*** THE DATA ***
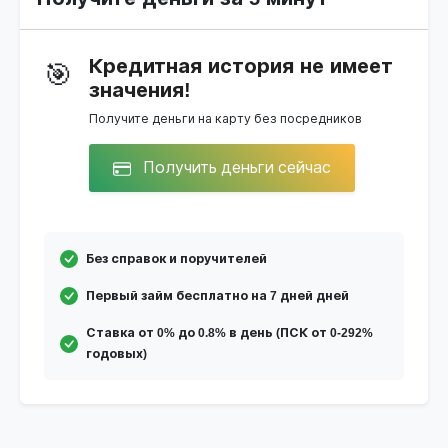
Кредитная история не имеет
🎯
значения!
Получите деньги на карту без посредников
Получить деньги сейчас
Без справок и поручителей
Первый займ бесплатно на 7 дней дней
Ставка от 0% до 0.8% в день (ПСК от 0-292%
годовых)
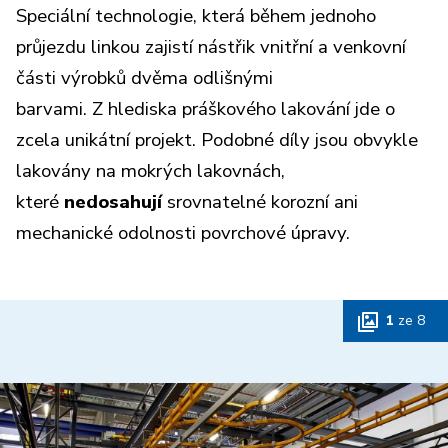
Speciální technologie, která během jednoho
průjezdu linkou zajistí nástřik vnitřní a venkovní
části výrobků dvěma odlišnými
barvami. Z hlediska práškového lakování jde o
zcela unikátní projekt. Podobné díly jsou obvykle
lakovány na mokrých lakovnách,
které
nedosahují
srovnatelné korozní ani
mechanické odolnosti povrchové úpravy.
1
ze
8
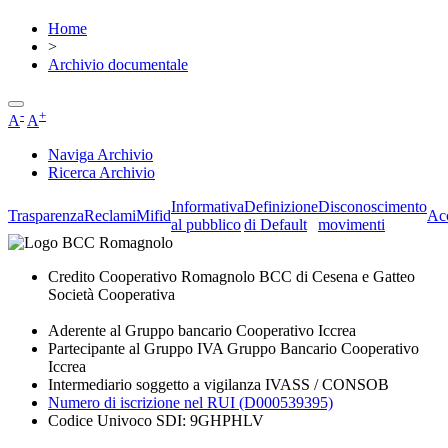
Home
>
Archivio documentale
-
+
A
A
Naviga Archivio
Ricerca Archivio
Informativa
Definizione
Disconoscimento
Trasparenza
Reclami
Mifid
Acc
al pubblico
di Default
movimenti
Credito Cooperativo Romagnolo BCC di Cesena e Gatteo
Società Cooperativa
Aderente al Gruppo bancario Cooperativo Iccrea
Partecipante al Gruppo IVA Gruppo Bancario Cooperativo
Iccrea
Intermediario soggetto a vigilanza IVASS / CONSOB
Numero di iscrizione nel RUI (D000539395)
Codice Univoco SDI: 9GHPHLV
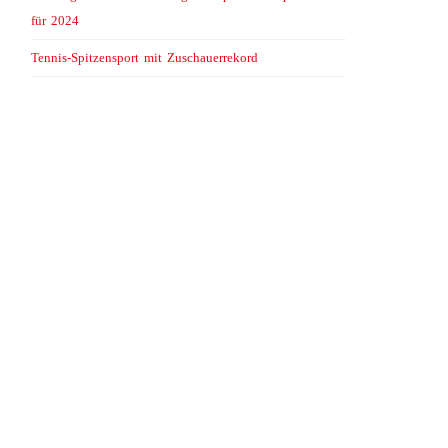
für 2024
Tennis-Spitzensport mit Zuschauerrekord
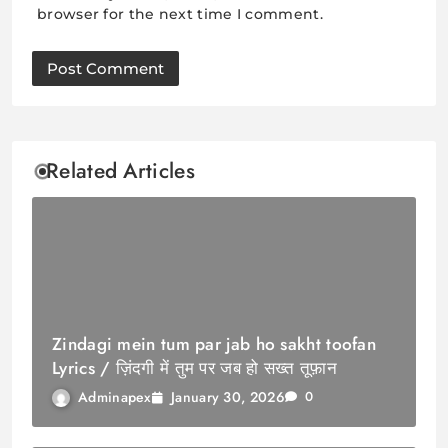
browser for the next time I comment.
Related Articles
Zindagi mein tum par jab ho sakht toofan
Lyrics / ज़िंदगी में तुम पर जब हो सख्त तूफ़ान
January 30, 2026
Adminapex
0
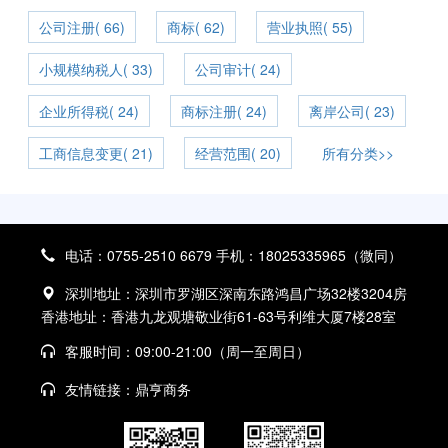
公司注册( 66)
商标( 62)
营业执照( 55)
小规模纳税人( 33)
公司审计( 24)
企业所得税( 24)
商标注册( 24)
离岸公司( 23)
工商信息变更( 21)
经营范围( 20)
所有分类>>
电话：0755-2510 6679 手机：18025335965（微同）
深圳地址：深圳市罗湖区深南东路鸿昌广场32楼3204房
香港地址：香港九龙观塘敬业街61-63号利维大厦7楼28室
客服时间：09:00-21:00（周一至周日）
友情链接：
鼎亨商务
***
-- REQUIREMENT --
Which lines in the entries contain the string "Gruppo"? Pull out each of those lines in full, counting only matches with the same uppercase and lowercase letters.

-- ANSWER TO THE EXERCISE --
Aderente al Gruppo bancario Cooperativo Iccrea
Partecipante al Gruppo IVA Gruppo Bancario Cooperativo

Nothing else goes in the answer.